Though ticks hold the potential to spread a range of harmful diseases to the human population, tick saliva could hold the key to treating several life-threatening ailments. Scientific research at the beginning of the 21st century is beginning to present clues that a certain protein in the spit of ticks, called rEV576, might reduce the progress of a severe degenerative disease called myasthenia gravis. Other studies have found anti-cancerous qualities in the protein of a South American tick's saliva and maybe even a potential vaccine for the lyme disease that ticks are known to pass to humans or other animals.
A 2009 article in the Annals of Neurology journal details a study by researchers at Saint Louis University that showed tick saliva to be a so-called complement inhibitor. These substances are known to improve response in the body's neuromuscular nerve receptors, which are impeded in patients with myasthenia gravis — a disorder that causes muscular weakness, poor eyesight and labored breathing. Scientists hope to develop a drug, called EN101antisense, that works to reverse the effects of this disorder, which affects about 500 out of every 1,000,000 people.
The tick saliva from a certain South American species, Amblyomma cajennense, also has been proven to leave vital tissue alone while killing cancerous cells. According to a 2009 study by researchers at Brazil's Instituto Butantan, a protein isolated from the saliva, known as Factor X active, was responsible for completely eradicating tumors in lab rats within 42 days.
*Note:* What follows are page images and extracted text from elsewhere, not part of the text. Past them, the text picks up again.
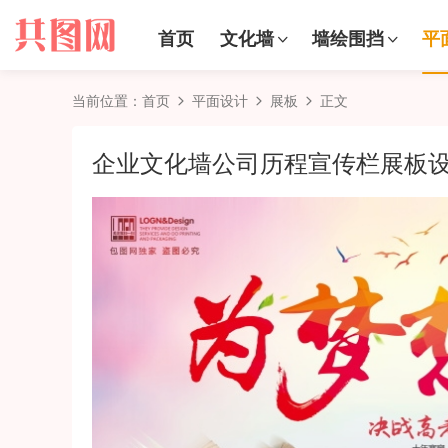
首页
文化墙
墙绘围挡
平
当前位置：
首页
平面设计
展板
正文
企业文化墙公司历程宣传栏展板设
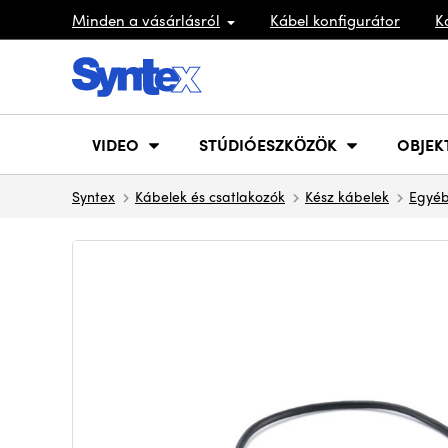
Minden a vásárlásról
Kábel konfigurátor
K
VIDEO
STÚDIÓESZKÖZÖK
OBJEK
Syntex
Kábelek és csatlakozók
Kész kábelek
Egyéb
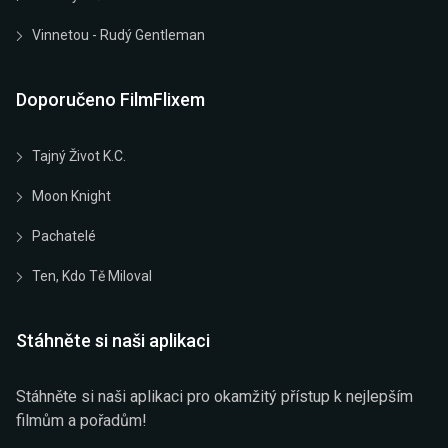
Vinnetou - Rudý Gentleman
Doporučeno FilmFlixem
Tajný Život K.C.
Moon Knight
Pachatelé
Ten, Kdo Tě Miloval
Stáhněte si naši aplikaci
Stáhněte si naši aplikaci pro okamžitý přístup k nejlepším
filmům a pořadům!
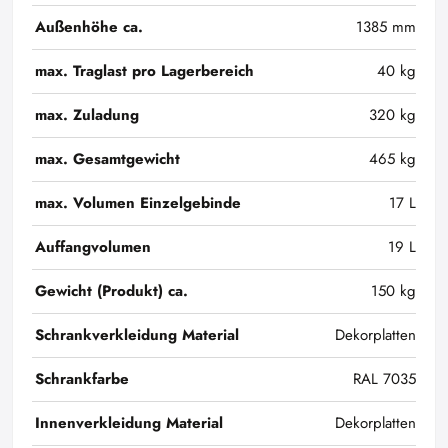
Außenhöhe ca.
1385 mm
max. Traglast pro Lagerbereich
40 kg
max. Zuladung
320 kg
max. Gesamtgewicht
465 kg
max. Volumen Einzelgebinde
17 L
Auffangvolumen
19 L
Gewicht (Produkt) ca.
150 kg
Schrankverkleidung Material
Dekorplatten
Schrankfarbe
RAL 7035
Innenverkleidung Material
Dekorplatten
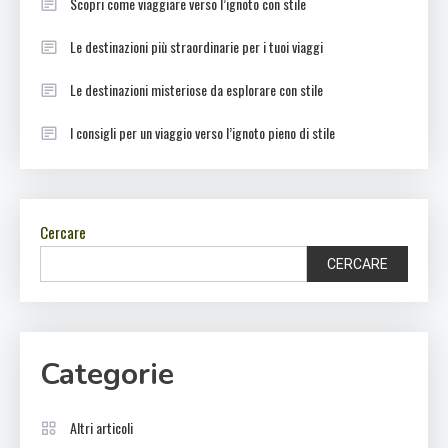
Scopri come viaggiare verso l’ignoto con stile
Le destinazioni più straordinarie per i tuoi viaggi
Le destinazioni misteriose da esplorare con stile
I consigli per un viaggio verso l’ignoto pieno di stile
Cercare
CERCARE
Categorie
Altri articoli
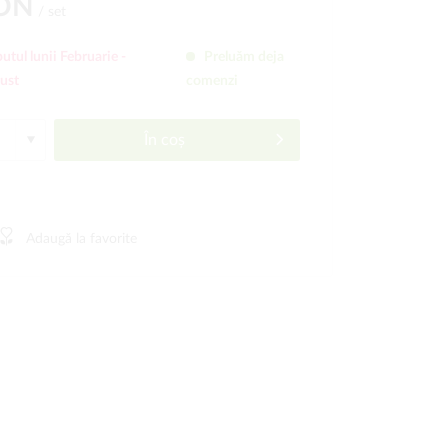
RON
/ set
utul lunii Februarie -
Preluăm deja
gust
comenzi
În coș
Adaugă la favorite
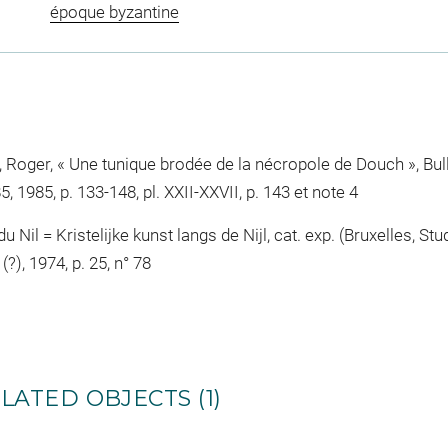
époque byzantine
Roger, « Une tunique brodée de la nécropole de Douch », Bullet
, 1985, p. 133-148, pl. XXII-XXVII, p. 143 et note 4
 du Nil = Kristelijke kunst langs de Nijl, cat. exp. (Bruxelles, St
?), 1974, p. 25, n° 78
LATED OBJECTS (1)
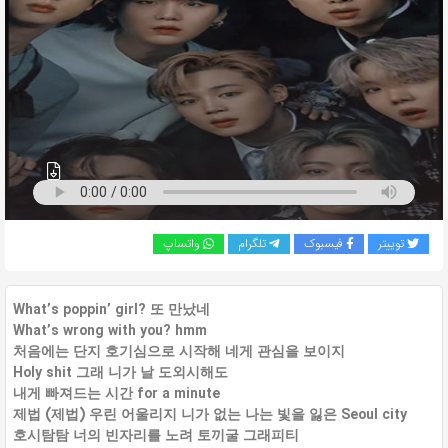
به
اشتراک
بگذارید.
کپی
لینک
توییتر
فیسبوک
تلگرام
واتساپ
What’s poppin’ girl? 또 만났네
What’s wrong with you? hmm
처음에는 단지 호기심으로 시작해 네게 관심을 보이지
Holy shit 그래 니가 날 도외시해도
내게 빠져드는 시간 for a minute
제법 (제법) 우린 어울리지 니가 없는 나는 빛을 잃은 Seoul city
호시탐탐 너의 빈자리를 노려 토끼굴 그래피티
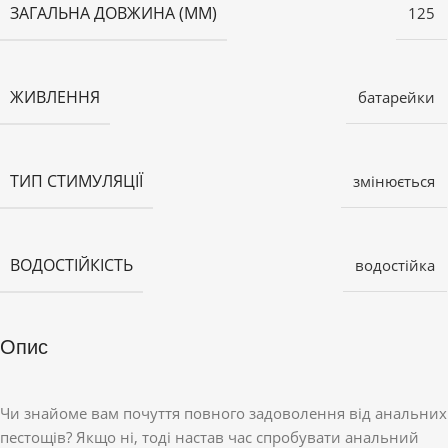
ЗАГАЛЬНА ДОВЖИНА (ММ)
125
ЖИВЛЕННЯ
батарейки
ТИП СТИМУЛЯЦІЇ
змінюється
ВОДОСТІЙКІСТЬ
водостійка
Опис
Чи знайоме вам почуття повного задоволення від анальних
пестощів? Якщо ні, тоді настав час спробувати анальний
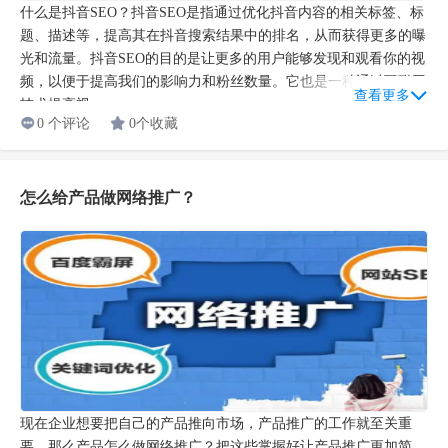
什么是抖音SEO？抖音SEO是指通过优化抖音内容的相关标签、标
题、描述等，提高其在抖音搜索结果中的排名，从而获得更多的曝
光和流量。抖音SEO的目的是让更多的用户能够发现和观看你的视
频，以便于提高我们的影响力和粉丝数量。它也是一种通过互联网
查看更多
技术提高视...
0 个评论
0个收藏
怎么给产品做网络推广？
现在企业想要把自己的产品推向市场，产品推广的工作就至关重
要。那么产品怎么做网络推广？把这些掌握好让产品推广更加简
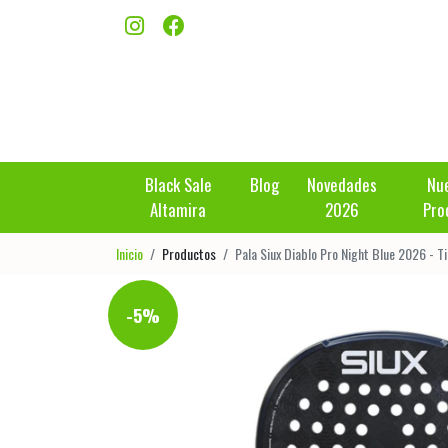
Black Sale
Blog
Novedades
Nu
Altamira
2026
Pro
Inicio
Productos
Pala Siux Diablo Pro Night Blue 2026 - T
-5%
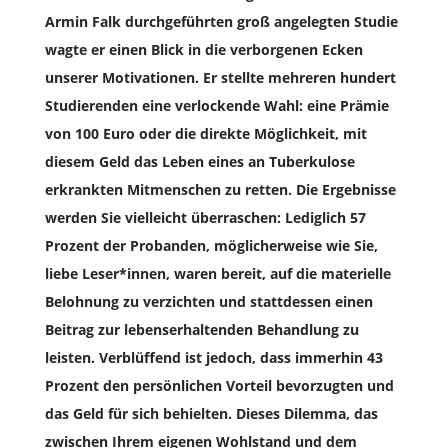
Armin Falk durchgeführten groß angelegten Studie
wagte er einen Blick in die verborgenen Ecken
unserer Motivationen. Er stellte mehreren hundert
Studierenden eine verlockende Wahl: eine Prämie
von 100 Euro oder die direkte Möglichkeit, mit
diesem Geld das Leben eines an Tuberkulose
erkrankten Mitmenschen zu retten. Die Ergebnisse
werden Sie vielleicht überraschen: Lediglich 57
Prozent der Probanden, möglicherweise wie Sie,
liebe Leser*innen, waren bereit, auf die materielle
Belohnung zu verzichten und stattdessen einen
Beitrag zur lebenserhaltenden Behandlung zu
leisten. Verblüffend ist jedoch, dass immerhin 43
Prozent den persönlichen Vorteil bevorzugten und
das Geld für sich behielten. Dieses Dilemma, das
zwischen Ihrem eigenen Wohlstand und dem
As with the myasthenia gravis research, however, it could take years more to develop a medication suitable for human trials.
Ticks are not known to be progenitors of good human health. In addition to lyme disease from deer ticks, many other diseases have been known to be spread by tick saliva, including Rocky Mountain spotted fever, tularemia, ehrlichiosis, babesiosis and a form of encephalitis. More than just humans are susceptible, as bovine babeiosis, or Texas fever, can nearly eradicate a herd in weeks.
Though many diseases spread through tick saliva take only about an hour to be transmitted through a bite, others like lyme disease take as long as a full day to pass from the insect to the new host. This factor gives some scientists hope that they can isolate the approximate 400 proteins in tick saliva and find a way to create a vaccine to keep people from contracting lyme disease in the first place. Research into this facet of immunology began in 1994.